The answer is to contain only the line containing "# Interaction with" and the lines after it through the last one, each reproduced exactly as it appears below.

[Document images with source code]
+===+
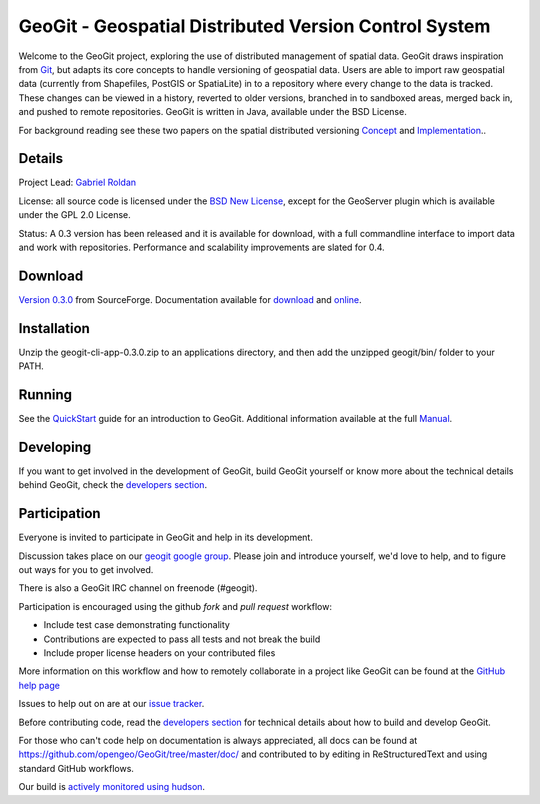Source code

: ######################################################
GeoGit - Geospatial Distributed Version Control System
######################################################

.. image:: https://travis-ci.org/tlpinney/GeoGit.png?branch=master
   :target: https://travis-ci.org/tlpinney/GeoGit

Welcome to the GeoGit project, exploring the use of distributed management of spatial data. GeoGit draws inspiration from `Git <http://git-scm.com/>`_, but adapts its core concepts to handle versioning of geospatial data. Users are able to import raw geospatial data (currently from Shapefiles, PostGIS or SpatiaLite) in to a repository where every change to the data is tracked. These changes can be viewed in a history, reverted to older versions, branched in to sandboxed areas, merged back in, and pushed to remote repositories. GeoGit is written in Java, available under the BSD License.

For background reading see these two papers on the spatial distributed versioning `Concept <http://opengeo.org/publications/distributedversioning/>`_ and 
`Implementation <http://opengeo.org/publications/distributedversioningimplement/>`_..

Details
=======

Project Lead: `Gabriel Roldan <https://github.com/groldan>`_

License: all source code is licensed under the `BSD New License <LICENSE.txt>`_,
except for the GeoServer plugin which is available under the GPL 2.0 License. 

Status: A 0.3 version has been released and it is available for download, with a full commandline 
interface to import data and work with repositories. Performance and scalability improvements are slated for 0.4. 

Download
=========

`Version 0.3.0 <http://sourceforge.net/projects/geogit/files/latest/download>`_ from SourceForge. Documentation available for `download <http://sourceforge.net/projects/geogit/files/geogit-0.3.0/geogit-user-manual-0.3.zip/download>`_ and `online <http://geogit.org/docs/index.html>`_.

Installation
============

Unzip the geogit-cli-app-0.3.0.zip to an applications directory, and then add the unzipped geogit/bin/ folder to your PATH.

Running
=======

See the `QuickStart <http://geogit.org/docs/quickstart.html>`_ guide for an introduction to GeoGit. Additional information available at the full `Manual <http://geogit.org/docs/index.html>`_.

Developing
===========

If you want to get involved in the development of GeoGit, build GeoGit yourself or know more about the technical details behind GeoGit, check the `developers section <https://github.com/opengeo/GeoGit/blob/master/doc/technical/developers.rst>`_.

Participation
=============

Everyone is invited to participate in GeoGit and help in its development.

Discussion takes place on our `geogit google group <https://groups.google.com/a/opengeo.org/group/geogit/>`_. Please join and introduce yourself, we'd love to help, and to figure out ways for you to get involved.

There is also a GeoGit IRC channel on freenode (#geogit). 

Participation is encouraged using the github *fork* and *pull request* workflow:

- Include test case demonstrating functionality
- Contributions are expected to pass all tests and not break the build
- Include proper license headers on your contributed files

More information on this workflow and how to remotely collaborate in a project like GeoGit can be found at the `GitHub help page <https://help.github.com/categories/63/articles>`_

Issues to help out on are at our `issue tracker <https://github.com/opengeo/GeoGit/issues>`_.

Before contributing code, read the `developers section <https://github.com/opengeo/GeoGit/blob/master/doc/technical/developers.rst>`_ for technical details about how to build and develop GeoGit.

For those who can't code help on documentation is always appreciated, all docs can be found at https://github.com/opengeo/GeoGit/tree/master/doc/ and contributed to by editing in ReStructuredText and using standard GitHub workflows.

Our build is `actively monitored using hudson <http://hudson.opengeo.org/hudson/view/geogit/>`_.
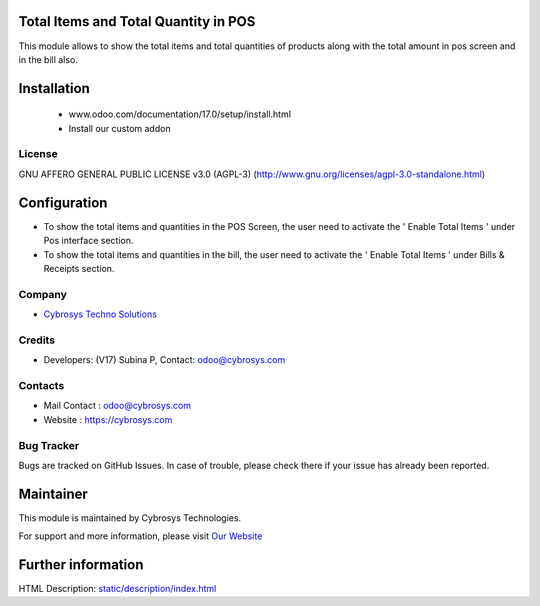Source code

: .. image:: https://img.shields.io/badge/license-AGPL--3-blue.svg
    :target: https://www.gnu.org/licenses/agpl-3.0-standalone.html
    :alt: License: AGPL-3

Total Items and Total Quantity in POS
=====================================
This module allows to show the total items and total quantities of products along with the total amount in pos screen and in the bill also.

Installation
============
    - www.odoo.com/documentation/17.0/setup/install.html
    - Install our custom addon

License
-------
GNU AFFERO GENERAL PUBLIC LICENSE v3.0 (AGPL-3)
(http://www.gnu.org/licenses/agpl-3.0-standalone.html)


Configuration
=============
* To show the total items and quantities in the POS Screen, the user need to activate the  ' Enable Total Items ' under Pos interface section.
* To show the total items and quantities in the bill, the user need to activate the  ' Enable Total Items ' under Bills & Receipts section.

Company
-------
* `Cybrosys Techno Solutions <https://cybrosys.com/>`__

Credits
-------
* Developers: (V17) Subina P, Contact: odoo@cybrosys.com

Contacts
--------
* Mail Contact : odoo@cybrosys.com
* Website : https://cybrosys.com

Bug Tracker
-----------
Bugs are tracked on GitHub Issues. In case of trouble, please check there if your issue has already been reported.

Maintainer
==========
.. image:: https://cybrosys.com/images/logo.png
   :target: https://cybrosys.com

This module is maintained by Cybrosys Technologies.

For support and more information, please visit `Our Website <https://cybrosys.com/>`__

Further information
===================
HTML Description: `<static/description/index.html>`__
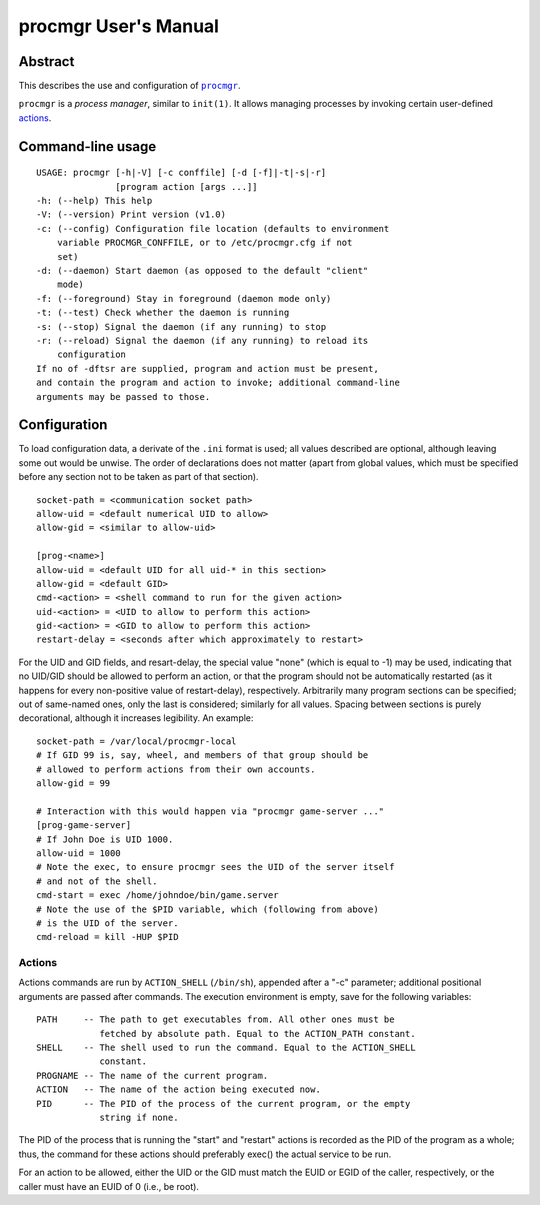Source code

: =====================
procmgr User's Manual
=====================

Abstract
========

This describes the use and configuration of |procmgr|_.

``procmgr`` is a *process manager*, similar to ``init(1)``. It allows
managing processes by invoking certain user-defined actions_.

Command-line usage
==================

::

    USAGE: procmgr [-h|-V] [-c conffile] [-d [-f]|-t|-s|-r]
                   [program action [args ...]]
    -h: (--help) This help
    -V: (--version) Print version (v1.0)
    -c: (--config) Configuration file location (defaults to environment
        variable PROCMGR_CONFFILE, or to /etc/procmgr.cfg if not
        set)
    -d: (--daemon) Start daemon (as opposed to the default "client"
        mode)
    -f: (--foreground) Stay in foreground (daemon mode only)
    -t: (--test) Check whether the daemon is running
    -s: (--stop) Signal the daemon (if any running) to stop
    -r: (--reload) Signal the daemon (if any running) to reload its
        configuration
    If no of -dftsr are supplied, program and action must be present,
    and contain the program and action to invoke; additional command-line
    arguments may be passed to those.

Configuration
=============

To load configuration data, a derivate of the ``.ini`` format is used; all
values described are optional, although leaving some out would be unwise.
The order of declarations does not matter (apart from global values, which
must be specified before any section not to be taken as part of that
section).

::

    socket-path = <communication socket path>
    allow-uid = <default numerical UID to allow>
    allow-gid = <similar to allow-uid>

    [prog-<name>]
    allow-uid = <default UID for all uid-* in this section>
    allow-gid = <default GID>
    cmd-<action> = <shell command to run for the given action>
    uid-<action> = <UID to allow to perform this action>
    gid-<action> = <GID to allow to perform this action>
    restart-delay = <seconds after which approximately to restart>

For the UID and GID fields, and resart-delay, the special value "none"
(which is equal to -1) may be used, indicating that no UID/GID should be
allowed to perform an action, or that the program should not be
automatically restarted (as it happens for every non-positive value of
restart-delay), respectively.
Arbitrarily many program sections can be specified; out of same-named
ones, only the last is considered; similarly for all values. Spacing
between sections is purely decorational, although it increases legibility.
An example::

    socket-path = /var/local/procmgr-local
    # If GID 99 is, say, wheel, and members of that group should be
    # allowed to perform actions from their own accounts.
    allow-gid = 99

    # Interaction with this would happen via "procmgr game-server ..."
    [prog-game-server]
    # If John Doe is UID 1000.
    allow-uid = 1000
    # Note the exec, to ensure procmgr sees the UID of the server itself
    # and not of the shell.
    cmd-start = exec /home/johndoe/bin/game.server
    # Note the use of the $PID variable, which (following from above)
    # is the UID of the server.
    cmd-reload = kill -HUP $PID

Actions
-------

Actions commands are run by ``ACTION_SHELL`` (``/bin/sh``), appended after
a "-c" parameter; additional positional arguments are passed after commands.
The execution environment is empty, save for the following variables::

    PATH     -- The path to get executables from. All other ones must be
                fetched by absolute path. Equal to the ACTION_PATH constant.
    SHELL    -- The shell used to run the command. Equal to the ACTION_SHELL
                constant.
    PROGNAME -- The name of the current program.
    ACTION   -- The name of the action being executed now.
    PID      -- The PID of the process of the current program, or the empty
                string if none.

The PID of the process that is running the "start" and "restart" actions
is recorded as the PID of the program as a whole; thus, the command for
these actions should preferably exec() the actual service to be run.

For an action to be allowed, either the UID or the GID must match the EUID or
EGID of the caller, respectively, or the caller must have an EUID of 0 (i.e.,
be root).

.. |procmgr| replace:: ``procmgr``
.. _procmgr: https://github.com/CylonicRaider/procmgr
+===+
• ANSWER BOX:
    # Interaction with this would happen via "procmgr game-server ..."
    [prog-game-server]
    # If John Doe is UID 1000.
    allow-uid = 1000
    # Note the exec, to ensure procmgr sees the UID of the server itself
    # and not of the shell.
    cmd-start = exec /home/johndoe/bin/game.server
    # Note the use of the $PID variable, which (following from above)
    # is the UID of the server.
    cmd-reload = kill -HUP $PID

Actions
-------

Actions commands are run by ``ACTION_SHELL`` (``/bin/sh``), appended after
a "-c" parameter; additional positional arguments are passed after commands.
The execution environment is empty, save for the following variables::

    PATH     -- The path to get executables from. All other ones must be
                fetched by absolute path. Equal to the ACTION_PATH constant.
    SHELL    -- The shell used to run the command. Equal to the ACTION_SHELL
                constant.
    PROGNAME -- The name of the current program.
    ACTION   -- The name of the action being executed now.
    PID      -- The PID of the process of the current program, or the empty
                string if none.

The PID of the process that is running the "start" and "restart" actions
is recorded as the PID of the program as a whole; thus, the command for
these actions should preferably exec() the actual service to be run.

For an action to be allowed, either the UID or the GID must match the EUID or
EGID of the caller, respectively, or the caller must have an EUID of 0 (i.e.,
be root).

.. |procmgr| replace:: ``procmgr``
.. _procmgr: https://github.com/CylonicRaider/procmgr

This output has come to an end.